> _TASK TO CARRY OUT_
Give everything from the start of the data down to the line containing "Reading left to right, what" as a JSON list of strings, one string per line, with blank lines left out.

> _PROVIDED MATERIAL_
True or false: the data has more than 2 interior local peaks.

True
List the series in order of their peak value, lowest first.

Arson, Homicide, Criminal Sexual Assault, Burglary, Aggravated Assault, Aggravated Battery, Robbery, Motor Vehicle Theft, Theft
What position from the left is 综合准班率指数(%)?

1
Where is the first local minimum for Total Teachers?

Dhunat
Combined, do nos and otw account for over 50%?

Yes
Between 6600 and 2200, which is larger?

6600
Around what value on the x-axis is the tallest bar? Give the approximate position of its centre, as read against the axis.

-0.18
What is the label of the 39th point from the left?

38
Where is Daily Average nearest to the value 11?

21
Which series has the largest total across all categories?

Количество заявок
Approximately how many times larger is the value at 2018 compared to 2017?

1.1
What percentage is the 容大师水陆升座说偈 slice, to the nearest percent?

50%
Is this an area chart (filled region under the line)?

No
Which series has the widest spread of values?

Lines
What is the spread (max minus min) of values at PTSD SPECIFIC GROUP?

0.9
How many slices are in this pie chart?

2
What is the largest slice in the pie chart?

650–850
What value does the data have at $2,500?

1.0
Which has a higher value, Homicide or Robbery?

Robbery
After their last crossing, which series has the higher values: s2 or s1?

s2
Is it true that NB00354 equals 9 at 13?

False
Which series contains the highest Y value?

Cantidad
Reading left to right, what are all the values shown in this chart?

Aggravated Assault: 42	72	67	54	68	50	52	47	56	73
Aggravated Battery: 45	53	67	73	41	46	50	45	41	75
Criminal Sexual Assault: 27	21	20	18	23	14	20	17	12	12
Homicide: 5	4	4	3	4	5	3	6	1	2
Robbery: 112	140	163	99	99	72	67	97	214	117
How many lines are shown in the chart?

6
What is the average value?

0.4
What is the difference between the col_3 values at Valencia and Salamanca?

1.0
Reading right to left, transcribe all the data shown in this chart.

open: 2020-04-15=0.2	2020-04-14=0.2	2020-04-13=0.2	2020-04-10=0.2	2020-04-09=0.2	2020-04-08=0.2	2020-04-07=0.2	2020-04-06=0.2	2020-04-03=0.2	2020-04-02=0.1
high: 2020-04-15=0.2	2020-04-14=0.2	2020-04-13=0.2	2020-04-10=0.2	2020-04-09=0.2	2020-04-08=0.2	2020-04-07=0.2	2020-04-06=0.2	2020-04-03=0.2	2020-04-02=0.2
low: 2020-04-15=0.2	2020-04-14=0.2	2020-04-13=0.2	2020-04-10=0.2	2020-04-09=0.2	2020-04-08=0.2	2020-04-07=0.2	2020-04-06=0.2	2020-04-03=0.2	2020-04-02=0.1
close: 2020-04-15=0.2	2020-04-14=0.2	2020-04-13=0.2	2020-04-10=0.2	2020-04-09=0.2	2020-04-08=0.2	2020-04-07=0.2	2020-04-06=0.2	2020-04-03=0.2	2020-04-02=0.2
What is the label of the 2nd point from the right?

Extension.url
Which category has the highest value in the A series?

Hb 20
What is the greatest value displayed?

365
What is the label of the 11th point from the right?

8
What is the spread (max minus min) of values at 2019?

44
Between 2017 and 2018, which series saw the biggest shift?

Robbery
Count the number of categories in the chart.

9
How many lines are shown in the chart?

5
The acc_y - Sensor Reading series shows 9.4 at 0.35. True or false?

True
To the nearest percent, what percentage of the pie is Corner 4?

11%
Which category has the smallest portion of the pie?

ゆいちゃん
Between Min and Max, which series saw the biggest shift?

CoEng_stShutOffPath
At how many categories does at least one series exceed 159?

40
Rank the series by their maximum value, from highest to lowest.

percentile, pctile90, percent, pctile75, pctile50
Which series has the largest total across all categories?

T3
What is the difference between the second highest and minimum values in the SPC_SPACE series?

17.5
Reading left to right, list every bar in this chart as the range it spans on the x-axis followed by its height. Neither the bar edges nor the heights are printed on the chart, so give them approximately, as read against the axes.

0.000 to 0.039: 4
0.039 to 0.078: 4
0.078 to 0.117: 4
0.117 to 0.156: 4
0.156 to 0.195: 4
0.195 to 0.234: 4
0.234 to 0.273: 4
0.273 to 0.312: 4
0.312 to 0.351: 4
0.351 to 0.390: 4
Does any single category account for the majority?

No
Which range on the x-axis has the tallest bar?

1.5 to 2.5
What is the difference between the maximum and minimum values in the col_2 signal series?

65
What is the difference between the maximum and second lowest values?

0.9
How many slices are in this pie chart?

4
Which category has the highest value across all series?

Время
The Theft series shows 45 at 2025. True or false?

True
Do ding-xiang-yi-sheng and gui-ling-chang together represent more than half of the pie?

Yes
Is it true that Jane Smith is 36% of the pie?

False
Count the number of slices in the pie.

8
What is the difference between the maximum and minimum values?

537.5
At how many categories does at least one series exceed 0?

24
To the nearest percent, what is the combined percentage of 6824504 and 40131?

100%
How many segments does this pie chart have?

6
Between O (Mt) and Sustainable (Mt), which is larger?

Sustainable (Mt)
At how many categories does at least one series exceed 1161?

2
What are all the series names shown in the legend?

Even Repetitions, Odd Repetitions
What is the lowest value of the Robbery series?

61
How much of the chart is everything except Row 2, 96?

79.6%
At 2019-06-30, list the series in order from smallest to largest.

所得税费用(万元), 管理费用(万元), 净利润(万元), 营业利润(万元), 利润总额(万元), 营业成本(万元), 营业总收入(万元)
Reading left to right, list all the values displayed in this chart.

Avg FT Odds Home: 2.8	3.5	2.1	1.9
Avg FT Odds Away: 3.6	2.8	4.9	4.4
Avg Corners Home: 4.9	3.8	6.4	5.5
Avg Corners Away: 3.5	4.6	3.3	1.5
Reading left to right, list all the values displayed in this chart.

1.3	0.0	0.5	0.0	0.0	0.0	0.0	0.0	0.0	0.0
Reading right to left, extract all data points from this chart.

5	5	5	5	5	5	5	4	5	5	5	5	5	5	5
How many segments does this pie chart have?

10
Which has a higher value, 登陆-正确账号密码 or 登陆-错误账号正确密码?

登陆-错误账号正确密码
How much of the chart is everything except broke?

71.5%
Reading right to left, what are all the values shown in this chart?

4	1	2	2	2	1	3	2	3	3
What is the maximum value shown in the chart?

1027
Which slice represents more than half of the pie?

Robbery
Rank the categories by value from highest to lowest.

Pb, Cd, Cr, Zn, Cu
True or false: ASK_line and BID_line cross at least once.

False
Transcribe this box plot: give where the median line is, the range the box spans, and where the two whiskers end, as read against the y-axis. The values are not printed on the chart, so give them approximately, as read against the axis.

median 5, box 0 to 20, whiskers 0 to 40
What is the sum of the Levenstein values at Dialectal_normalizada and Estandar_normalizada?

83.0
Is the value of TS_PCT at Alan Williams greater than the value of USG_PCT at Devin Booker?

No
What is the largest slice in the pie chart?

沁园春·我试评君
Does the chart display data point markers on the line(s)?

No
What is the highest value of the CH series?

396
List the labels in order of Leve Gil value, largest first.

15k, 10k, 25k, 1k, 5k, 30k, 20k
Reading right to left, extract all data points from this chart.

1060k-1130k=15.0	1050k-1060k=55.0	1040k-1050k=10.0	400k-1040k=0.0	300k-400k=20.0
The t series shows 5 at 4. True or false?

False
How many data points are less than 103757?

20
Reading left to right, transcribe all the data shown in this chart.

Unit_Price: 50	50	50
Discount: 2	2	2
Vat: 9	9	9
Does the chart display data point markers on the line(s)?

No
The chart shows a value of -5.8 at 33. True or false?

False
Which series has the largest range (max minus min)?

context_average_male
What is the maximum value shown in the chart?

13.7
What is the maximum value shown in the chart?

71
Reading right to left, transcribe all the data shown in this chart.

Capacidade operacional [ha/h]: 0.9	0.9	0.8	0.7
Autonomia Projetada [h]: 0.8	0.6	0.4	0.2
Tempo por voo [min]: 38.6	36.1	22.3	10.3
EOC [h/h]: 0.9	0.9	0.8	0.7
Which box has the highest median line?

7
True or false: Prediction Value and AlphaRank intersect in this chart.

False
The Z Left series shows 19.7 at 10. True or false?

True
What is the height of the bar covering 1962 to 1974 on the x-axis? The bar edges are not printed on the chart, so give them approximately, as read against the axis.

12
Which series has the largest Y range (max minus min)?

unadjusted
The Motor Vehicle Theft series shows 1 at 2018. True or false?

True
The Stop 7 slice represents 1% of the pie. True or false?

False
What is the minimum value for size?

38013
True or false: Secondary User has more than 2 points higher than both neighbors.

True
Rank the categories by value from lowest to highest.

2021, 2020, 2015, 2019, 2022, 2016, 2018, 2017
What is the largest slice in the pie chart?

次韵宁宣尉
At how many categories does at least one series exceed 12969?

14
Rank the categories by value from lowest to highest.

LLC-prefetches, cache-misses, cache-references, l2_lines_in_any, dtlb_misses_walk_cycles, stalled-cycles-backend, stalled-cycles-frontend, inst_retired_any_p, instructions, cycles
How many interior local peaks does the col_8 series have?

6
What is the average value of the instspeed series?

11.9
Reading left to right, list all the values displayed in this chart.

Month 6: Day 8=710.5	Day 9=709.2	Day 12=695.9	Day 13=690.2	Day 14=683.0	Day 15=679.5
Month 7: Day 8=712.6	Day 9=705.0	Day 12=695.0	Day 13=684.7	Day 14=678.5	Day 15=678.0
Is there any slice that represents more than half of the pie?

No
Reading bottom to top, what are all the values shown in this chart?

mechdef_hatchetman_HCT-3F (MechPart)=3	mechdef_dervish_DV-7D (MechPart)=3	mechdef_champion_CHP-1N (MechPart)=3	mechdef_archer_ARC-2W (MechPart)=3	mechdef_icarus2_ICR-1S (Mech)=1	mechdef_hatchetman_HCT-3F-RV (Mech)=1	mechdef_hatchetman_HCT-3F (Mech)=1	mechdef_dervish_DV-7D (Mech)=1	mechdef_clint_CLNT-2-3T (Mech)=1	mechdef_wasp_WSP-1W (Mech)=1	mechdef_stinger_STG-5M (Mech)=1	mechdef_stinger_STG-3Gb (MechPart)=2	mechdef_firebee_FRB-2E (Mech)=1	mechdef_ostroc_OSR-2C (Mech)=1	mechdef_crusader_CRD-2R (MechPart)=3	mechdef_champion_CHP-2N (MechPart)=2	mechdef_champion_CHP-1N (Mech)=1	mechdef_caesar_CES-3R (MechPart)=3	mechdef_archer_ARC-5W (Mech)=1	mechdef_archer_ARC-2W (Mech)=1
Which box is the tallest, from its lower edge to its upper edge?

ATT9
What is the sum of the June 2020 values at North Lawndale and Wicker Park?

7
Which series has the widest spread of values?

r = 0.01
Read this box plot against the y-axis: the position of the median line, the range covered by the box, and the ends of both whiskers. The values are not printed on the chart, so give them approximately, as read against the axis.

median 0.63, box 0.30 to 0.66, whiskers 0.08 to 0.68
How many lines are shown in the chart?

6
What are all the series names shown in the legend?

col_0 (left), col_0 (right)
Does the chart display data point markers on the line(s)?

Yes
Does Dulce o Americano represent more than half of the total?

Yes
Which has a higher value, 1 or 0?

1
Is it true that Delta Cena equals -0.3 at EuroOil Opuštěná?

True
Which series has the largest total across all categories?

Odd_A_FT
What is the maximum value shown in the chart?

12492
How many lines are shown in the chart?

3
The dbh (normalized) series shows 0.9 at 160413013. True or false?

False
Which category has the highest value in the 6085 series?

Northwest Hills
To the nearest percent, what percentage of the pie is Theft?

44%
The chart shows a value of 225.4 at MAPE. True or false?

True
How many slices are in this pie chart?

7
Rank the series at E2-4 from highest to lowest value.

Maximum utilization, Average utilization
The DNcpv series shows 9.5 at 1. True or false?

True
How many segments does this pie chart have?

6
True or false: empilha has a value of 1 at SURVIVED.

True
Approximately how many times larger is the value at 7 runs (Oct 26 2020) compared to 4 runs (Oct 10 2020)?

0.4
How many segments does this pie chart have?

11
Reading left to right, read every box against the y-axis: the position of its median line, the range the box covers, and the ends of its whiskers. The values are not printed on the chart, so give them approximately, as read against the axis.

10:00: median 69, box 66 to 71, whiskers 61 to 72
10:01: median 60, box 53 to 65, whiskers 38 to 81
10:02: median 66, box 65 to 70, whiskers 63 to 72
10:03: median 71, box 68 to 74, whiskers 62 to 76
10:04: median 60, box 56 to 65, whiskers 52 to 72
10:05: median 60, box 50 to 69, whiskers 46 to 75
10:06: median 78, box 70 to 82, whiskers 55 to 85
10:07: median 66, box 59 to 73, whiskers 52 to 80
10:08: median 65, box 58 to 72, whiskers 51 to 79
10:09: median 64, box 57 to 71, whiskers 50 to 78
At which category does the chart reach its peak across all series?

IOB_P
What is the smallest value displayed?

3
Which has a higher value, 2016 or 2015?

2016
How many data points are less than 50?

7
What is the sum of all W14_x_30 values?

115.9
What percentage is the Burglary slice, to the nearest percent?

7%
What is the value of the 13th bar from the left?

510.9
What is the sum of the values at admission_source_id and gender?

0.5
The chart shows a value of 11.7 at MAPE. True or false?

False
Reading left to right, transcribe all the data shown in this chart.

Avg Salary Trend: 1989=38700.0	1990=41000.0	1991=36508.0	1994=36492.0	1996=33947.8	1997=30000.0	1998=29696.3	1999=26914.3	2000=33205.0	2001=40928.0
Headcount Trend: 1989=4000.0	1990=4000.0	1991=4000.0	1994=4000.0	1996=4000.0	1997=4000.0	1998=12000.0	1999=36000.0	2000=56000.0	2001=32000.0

> _RESULT BELOW_
[
  "True or false: the data has more than 2 interior local peaks.",
  "True",
  "List the series in order of their peak value, lowest first.",
  "Arson, Homicide, Criminal Sexual Assault, Burglary, Aggravated Assault, Aggravated Battery, Robbery, Motor Vehicle Theft, Theft",
  "What position from the left is 综合准班率指数(%)?",
  "1",
  "Where is the first local minimum for Total Teachers?",
  "Dhunat",
  "Combined, do nos and otw account for over 50%?",
  "Yes",
  "Between 6600 and 2200, which is larger?",
  "6600",
  "Around what value on the x-axis is the tallest bar? Give the approximate position of its centre, as read against the axis.",
  "-0.18",
  "What is the label of the 39th point from the left?",
  "38",
  "Where is Daily Average nearest to the value 11?",
  "21",
  "Which series has the largest total across all categories?",
  "Количество заявок",
  "Approximately how many times larger is the value at 2018 compared to 2017?",
  "1.1",
  "What percentage is the 容大师水陆升座说偈 slice, to the nearest percent?",
  "50%",
  "Is this an area chart (filled region under the line)?",
  "No",
  "Which series has the widest spread of values?",
  "Lines",
  "What is the spread (max minus min) of values at PTSD SPECIFIC GROUP?",
  "0.9",
  "How many slices are in this pie chart?",
  "2",
  "What is the largest slice in the pie chart?",
  "650–850",
  "What value does the data have at $2,500?",
  "1.0",
  "Which has a higher value, Homicide or Robbery?",
  "Robbery",
  "After their last crossing, which series has the higher values: s2 or s1?",
  "s2",
  "Is it true that NB00354 equals 9 at 13?",
  "False",
  "Which series contains the highest Y value?",
  "Cantidad",
  "Reading left to right, what are all the values shown in this chart?"
]